Nous explorons les voies de responsabilité aux niveaux national, extraterritorial et international, notamment par le dépôt de plaintes pénales et d’autres actions en justice. Nous privilégions les affaires susceptibles de contribuer à l’évolution de la jurisprudence relative à la responsabilité pour les crimes internationaux commis par des acteurs économiques qui facilitent ces opérations ou en tirent profit.

Documentation et constitution de dossiers avec des partenaires locaux

Documentation et constitution de dossiers avec des partenaires locaux

En collaboration avec des organisations de la société civile, nous soutenons le suivi, la documentation et le signalement des crimes présumés conformément aux standards internationaux, en adoptant une approche centrée sur les survivant·e·s et en tenant compte des risques sécuritaires et autres.

Renforcement des capacités et partage de connaissances

Renforcement des capacités et partage de connaissances

À travers des activités de formation et de mentorat, nous renforçons la capacité de nos partenaires à documenter les violations et à les signaler via des mécanismes nationaux, extraterritoriaux, régionaux et internationaux appropriés. Cela inclut des aspects pratiques et juridiques de la documentation, fondés sur le principe de « ne pas nuire ».
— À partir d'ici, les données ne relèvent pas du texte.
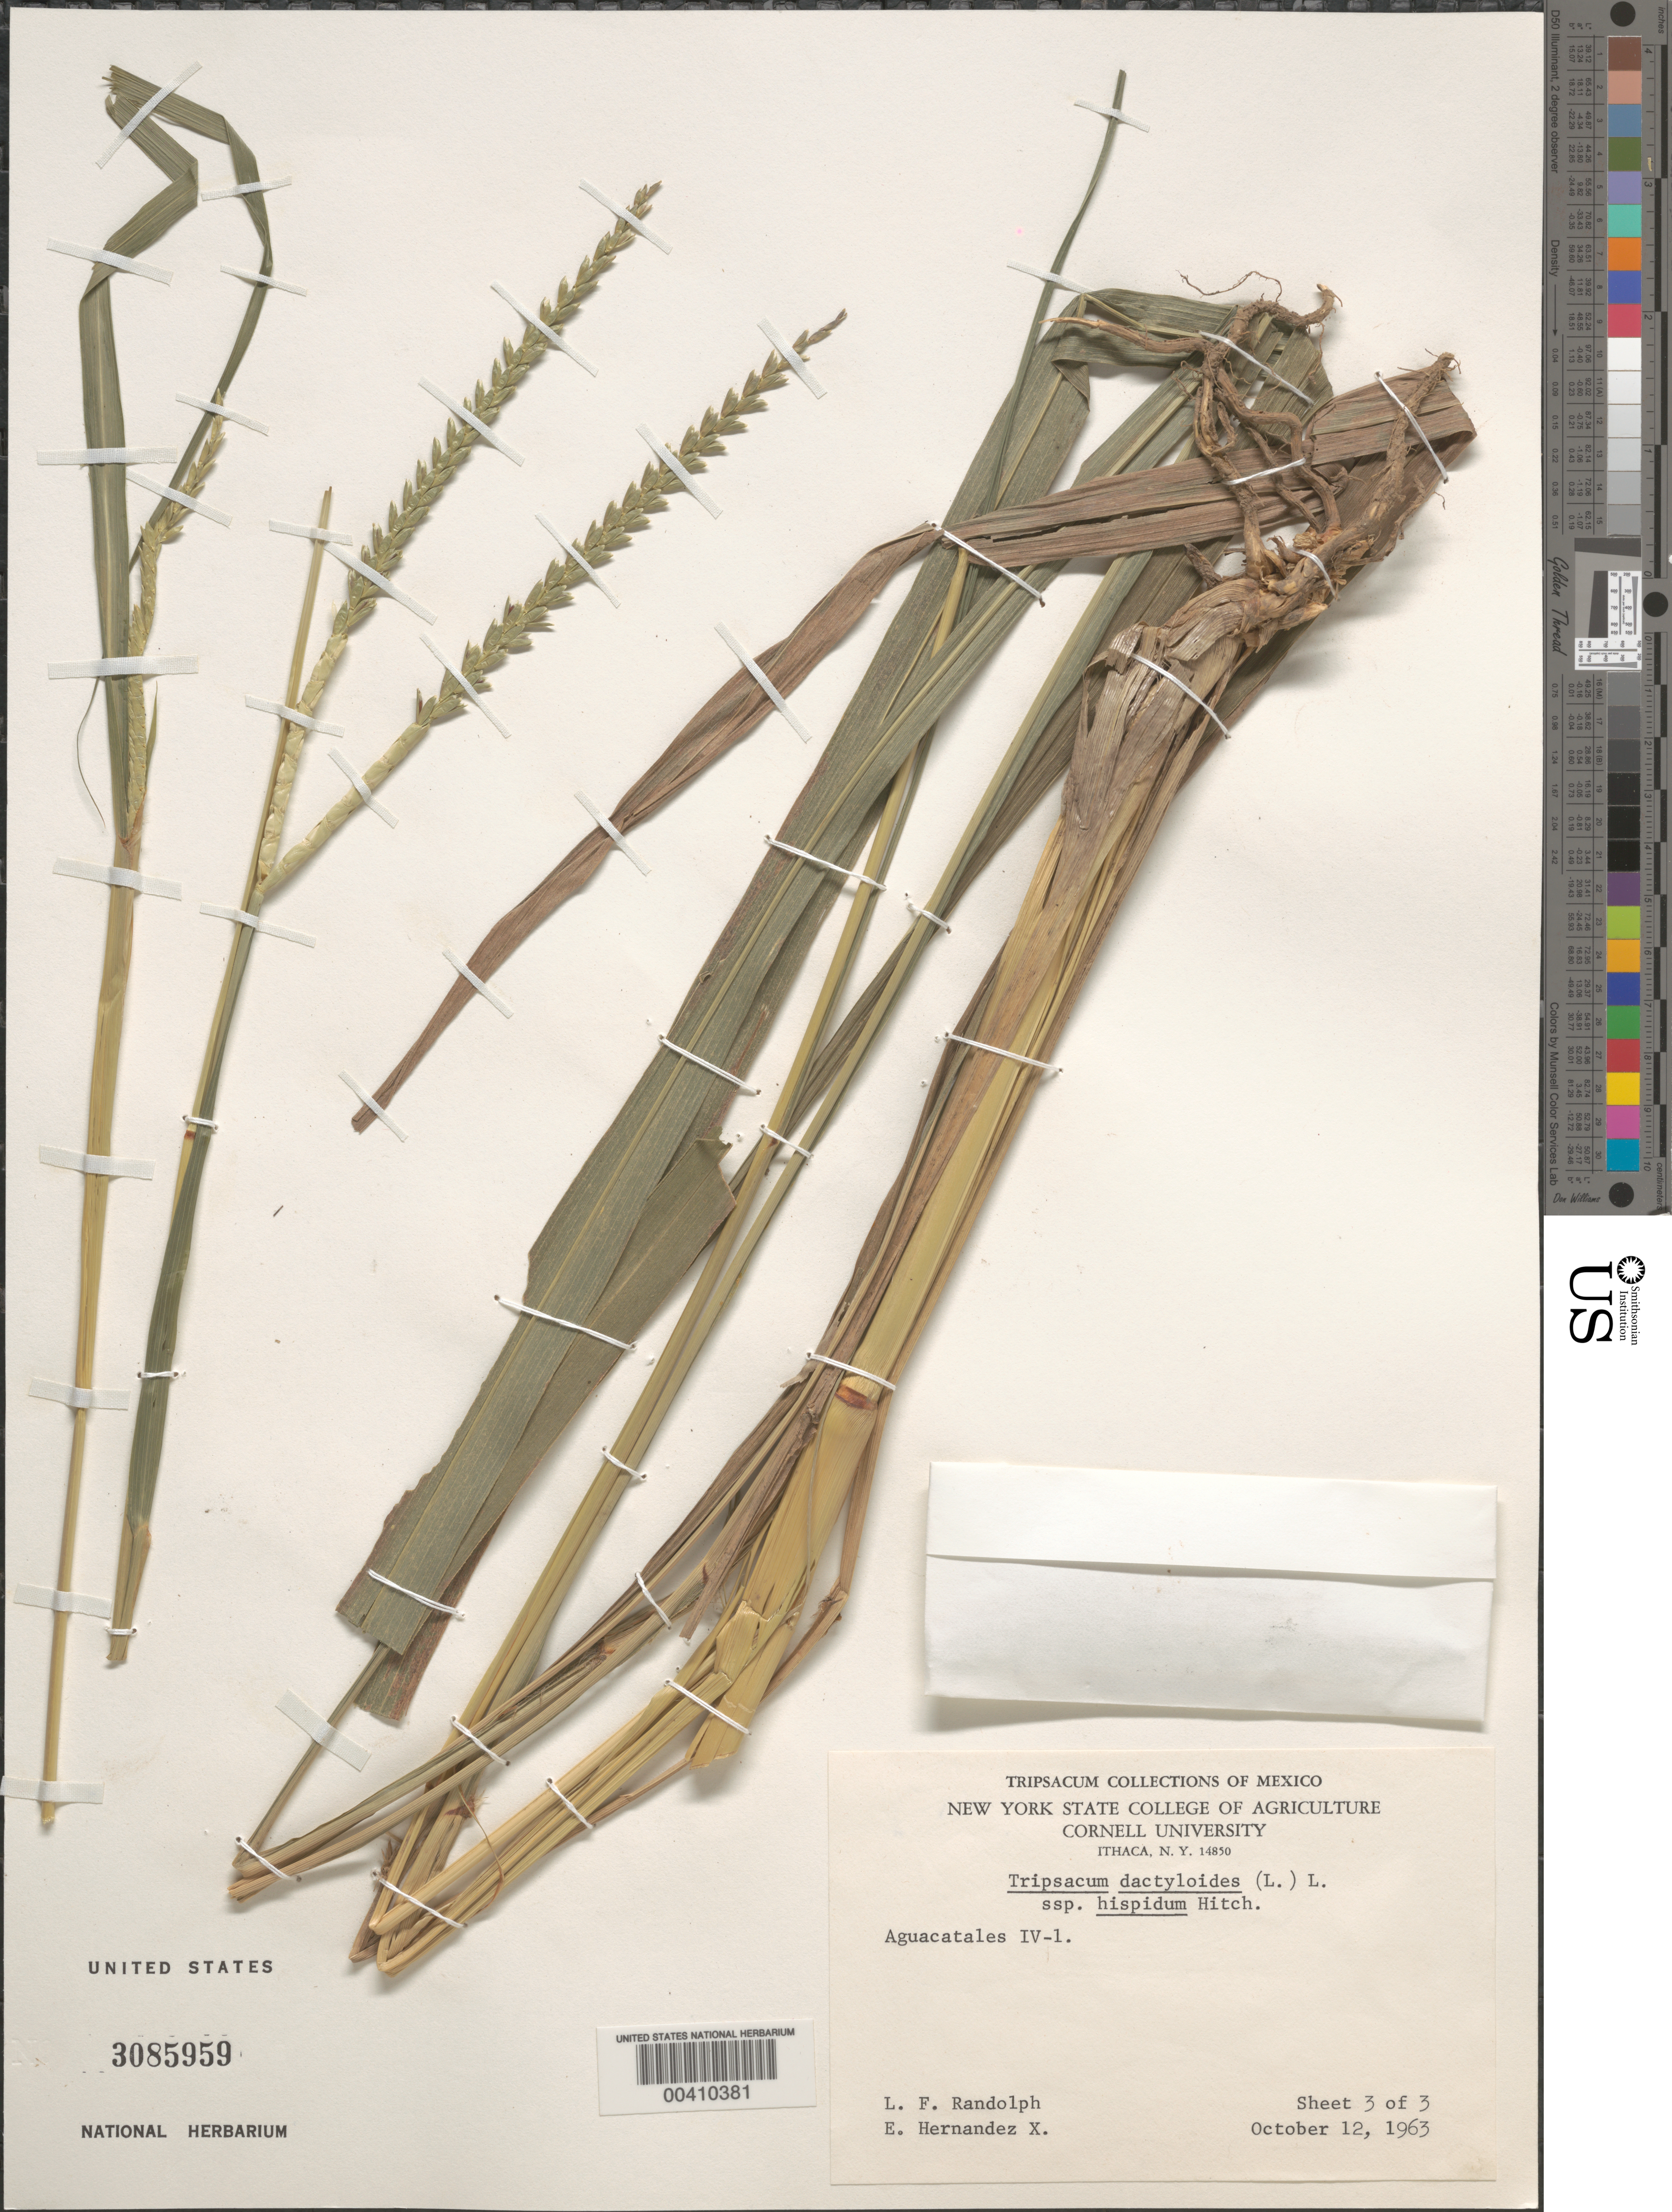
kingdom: Plantae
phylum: Tracheophyta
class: Liliopsida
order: Poales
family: Poaceae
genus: Tripsacum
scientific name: Tripsacum dactyloides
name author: (L.) L.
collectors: L. F. Randolph & E. I. Hernández-X.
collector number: IV-1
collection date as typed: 12 Oct 1963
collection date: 1963-10-12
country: Mexico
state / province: Guerrero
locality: Aguacatales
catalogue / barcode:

Plaidoyer fondé sur des preuves

Plaidoyer fondé sur des preuves

Nous travaillons avec les autorités nationales, les processus multilatéraux et les initiatives réglementaires afin de mettre en lumière les lacunes en matière de responsabilité liées au recours aux PMSA par les États et les acteurs économiques. Cela comprend la production d’analyses juridiques sur la responsabilité des entreprises, le partage de schémas documentés d’abus et la contribution aux discussions sur le devoir de vigilance et d’autres mesures encadrant l’usage des services militaires et de sécurité privés.

Dans ce cadre, TRIAL International dirige la Corporate Accountability Initiative, cofinancée par l’Union européenne, qui réunit un consortium d’organisations de la société civile dans plusieurs régions, en coordination avec des partenaires locaux en République démocratique du Congo, au Nigeria, au Mozambique, en Irak, en Colombie et au Guatemala.